The Seattle schools have a new'guest' teacher. Zhu Dan arrived in the Seattle colleges in January and will stay for an 18-month guest teacher program. Dan, who teaches college-level English in her native Kunming, China, has the option to extend her stay for another year.
Dan is one of 34 guest teachers in nineteen states that are taking part in a new association between China's institute Hanban and the college Board, a non-profit organization that administers the advanced Placement examinations and SAT testing ). Plans are for an extra a hundred guest teachers across the U. S. by this summer and 250 by 2009. The partnership is part of China's large-scale effort to plug the Mandarin language and getting people in other nations to learn it.
This is the ideal program for many Pacific Coast states that do a lot of business with China. Chief Sealth school principal John Boyd journeyed to China as a part of a Hanban program and was inspired to provide a course in Mandarin to his Seattle colleges students. He and Noah Zeichner, who heads up the highschool world language program, wished to expand the global focus in his Seattle faculty. They already have a student exchange program from Chongqing, China.

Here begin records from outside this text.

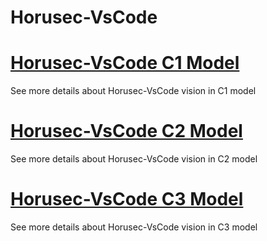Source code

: # Horusec-VsCode


# [Horusec-VsCode C1 Model](/Horusec-VsCode/C1-Model/HOME)
  See more details about Horusec-VsCode vision in C1 model

# [Horusec-VsCode C2 Model](/Horusec-VsCode/C2-Model/HOME)
  See more details about Horusec-VsCode vision in C2 model

# [Horusec-VsCode C3 Model](/Horusec-VsCode/C3-Model/HOME)
  See more details about Horusec-VsCode vision in C3 model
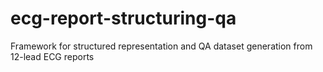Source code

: # ecg-report-structuring-qa
Framework for structured representation and QA dataset generation from 12-lead ECG reports
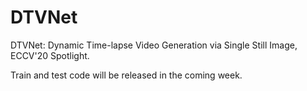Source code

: # DTVNet

DTVNet: Dynamic Time-lapse Video Generation via Single Still Image, ECCV'20 Spotlight.

Train and test code will be released in the coming week.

Zhu Dan teaches the Mandarin language in 3 Seattle colleges - Denny Middle, Madison Middle, and Chief Sealth high schools. While the institute Hanban pays her a stipend, the Seattle faculties provide housing, airfare and cover other costs. Dan is residing with Sealth teacher Frank Cantwell and his family.
Dan asked for the guest teacher program for 3 reasons - to improve her own English abilities, to help northern Americans understand more about China and its culture, and to help get the program started inside the Seattle schools. She wants to leave her students with enough awareness of the Mandarin language to survive a trip to her country.
Before journeying to the US and the Seattle colleges, Dan had to take a 14 day crash course in Beijing. It covered our culture and education system, our cash system, and how to write a check ( something rarely done in China ).
many of her Seattle faculties scholars took her course, as it sounded engaging. Others have chums or family members who speak Mandarin. Inside her first two weeks of instruction, Dan's Seattle schools students could count to ten in Mandarin, pronounce the Chinese names she gave them, work thru the pronunciation drills and vocabulary exercises given them, and sing a song about the Chinese New Year to the song'My Darlin' Clementine'. Additionally, Dan shares her Chinese culture with the scholars, making her classes even more engaging.
Besides the guest teacher program, many Seattle schools now are supplying instruction in Mandarin, as well as advanced Placement courses in Chinese and the AP testing that earns college credit for the Seattle schools scholars who pass. For this year, Dan's Mandarin class at Sealth school meets after school. It will be part of the ordinary, daytime curriculum in the fall. Principal Boyd is encouraging elementary colleges within his area of the Seattle faculties to apply together for a second guest teacher for the Mandarin language.